L’année commence admirablement pour les banquiers. Les
banques viennent d’augmenter leurs tarifs, au-dessus de l’inflation qu’elles
ont en horreur, mais pas au point de ne pas l’alimenter par l’inflation des
tarifs bancaires ! Par exemple celui de la carte à autorisation
systématique, utilisées par les personnes sans chéquier qui ont recours au « droit
au compte » prévu par la loi. Un « droit » qui coûtera donc de
plus en plus cher... Mais surtout, la bonne nouvelle qui a fait bondir les
cours de bourse des banques européennes cette semaine est venue de Suisse. Le
comité de Bâle vient d’annoncer qu’il abandonnait les exigences faites aux
banques d’augmenter la part de leurs fonds propres pour 2015 et les reportait à
2019. De plus, la liste des actifs admis pour constituer ces réserves a été
considérablement élargie. À côté de l’argent liquide, des liquidités déposées
auprès des banques centrales et des obligations souveraines on trouve désormais
les obligations d’entreprises, les actions et les créances hypothécaires
titrisées comme par exemple… les subprimes !

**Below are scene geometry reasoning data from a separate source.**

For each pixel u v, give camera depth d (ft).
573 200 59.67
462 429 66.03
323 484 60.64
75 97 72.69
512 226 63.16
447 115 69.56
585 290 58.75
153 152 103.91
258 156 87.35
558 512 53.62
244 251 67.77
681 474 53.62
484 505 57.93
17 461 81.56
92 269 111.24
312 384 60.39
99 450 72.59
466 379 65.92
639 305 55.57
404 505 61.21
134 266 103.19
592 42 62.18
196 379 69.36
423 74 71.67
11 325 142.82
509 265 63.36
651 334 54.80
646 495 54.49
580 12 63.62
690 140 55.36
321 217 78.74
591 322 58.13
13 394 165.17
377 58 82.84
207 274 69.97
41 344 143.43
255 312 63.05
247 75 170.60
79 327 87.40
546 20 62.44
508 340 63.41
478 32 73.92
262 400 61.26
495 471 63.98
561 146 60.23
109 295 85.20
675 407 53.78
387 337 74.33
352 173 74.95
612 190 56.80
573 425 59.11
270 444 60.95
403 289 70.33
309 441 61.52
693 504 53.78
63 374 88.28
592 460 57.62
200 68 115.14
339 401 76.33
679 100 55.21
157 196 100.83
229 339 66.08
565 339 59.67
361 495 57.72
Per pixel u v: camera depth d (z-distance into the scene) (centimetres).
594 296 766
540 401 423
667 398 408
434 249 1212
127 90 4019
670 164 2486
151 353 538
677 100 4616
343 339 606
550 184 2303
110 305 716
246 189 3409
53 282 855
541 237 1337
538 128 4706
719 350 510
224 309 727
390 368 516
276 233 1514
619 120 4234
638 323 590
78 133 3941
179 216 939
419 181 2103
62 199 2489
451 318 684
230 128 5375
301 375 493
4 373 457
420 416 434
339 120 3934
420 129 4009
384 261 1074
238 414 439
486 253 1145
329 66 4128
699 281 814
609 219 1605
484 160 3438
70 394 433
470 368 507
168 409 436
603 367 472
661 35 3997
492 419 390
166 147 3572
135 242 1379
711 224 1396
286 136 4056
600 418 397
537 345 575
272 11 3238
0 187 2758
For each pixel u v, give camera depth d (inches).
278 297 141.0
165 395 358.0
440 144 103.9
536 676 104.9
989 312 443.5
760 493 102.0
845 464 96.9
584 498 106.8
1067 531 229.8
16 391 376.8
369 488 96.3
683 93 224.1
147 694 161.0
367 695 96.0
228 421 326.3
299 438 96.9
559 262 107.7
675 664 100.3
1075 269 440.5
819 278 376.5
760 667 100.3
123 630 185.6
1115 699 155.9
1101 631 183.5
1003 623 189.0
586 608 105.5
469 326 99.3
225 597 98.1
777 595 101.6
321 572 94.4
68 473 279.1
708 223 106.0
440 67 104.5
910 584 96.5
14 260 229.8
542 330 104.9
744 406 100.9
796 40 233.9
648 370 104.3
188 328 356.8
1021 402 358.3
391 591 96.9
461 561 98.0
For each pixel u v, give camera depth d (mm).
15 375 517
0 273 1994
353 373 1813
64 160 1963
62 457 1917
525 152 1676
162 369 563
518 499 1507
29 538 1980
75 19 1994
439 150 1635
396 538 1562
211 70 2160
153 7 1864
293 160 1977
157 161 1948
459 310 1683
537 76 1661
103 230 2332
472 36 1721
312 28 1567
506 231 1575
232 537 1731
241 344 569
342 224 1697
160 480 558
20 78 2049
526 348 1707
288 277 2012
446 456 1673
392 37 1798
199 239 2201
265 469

Cette réforme des « ratios prudentiels » était
pourtant la pierre angulaire de la réforme du système bancaire et financier
annoncé après la crise des subprimes puis la faillite de Lehman Brothers en
2007 et 2008. Elle était la mesure destinée à éviter les défaillances
d’établissements bancaires. Les banquiers avaient d’abord obtenu qu’on les
laisse se réformer eux-mêmes dans le cadre de ce comité de Bâle constitué de
gouverneurs de banques centrales majoritairement européennes et donc dorénavant
majoritairement « indépendantes ». Ils étaient alors prêts à toutes
les promesses pour éviter une règlementation accrue de leurs activités par la
loi. Mais dans un second temps leur lobbying est venu à bout des engagements de
ces accords dits de Bâle III qui auraient représenté pour eux un manque à gagner
dont ils ont expliqué sans rire qu’il allait faire défaut à l’économie.
Oui vous avez bien lu. Les banques qui déjà ne prêtent pas
les 1000 milliards d’euros qui leurs sont abondamment fournis (à un taux de
0,75% !) par la BCE
ont prétendu qu’il fallait maintenir le niveau de leurs liquidités pour
qu’elles financent des crédits et donc l’activité. Dès lors que les profits
bancaires et les activités spéculatives n’ont pas été inquiétés, le financement
de l’économie qui devrait constituer le métier des banques n’est en réalité que
la variable d’ajustement de leurs diverses opérations. D’ailleurs la direction
de la Banque
de France a engagé un vaste plan social réduisant ses moyens de soutien aux
surendettés et de suivi de l’activité économique tandis que celle de la Société Générale
veut faire passer un plan social permanent pour réduire ses effectifs. Avec
l’abandon des accords de Bâle III, il ne reste plus rien des résolutions
énergiques prises lors du krach des subprimes par les gouvernements des
principales puissances économiques du monde. Oubliées la promesse de tirer les
leçons de la crise de 1929 et de mener des politiques de relance par
l’investissement public pour contrer la spirale de la récession. Oubliée
également la réforme des rémunérations des traders et des bonus des dirigeants
qui incitent à des prises de risque inconsidérées. La politique menée n’a eu en
réalité qu’un but, rétablir les profits bancaires et financiers. C’est-à-dire
servir le capital financier au nom de l’adage selon lequel "quand la
banque va tout va". On voit ce qu’il en est : les cours des valeurs
bancaires augmentent au moment où la récession s’installe.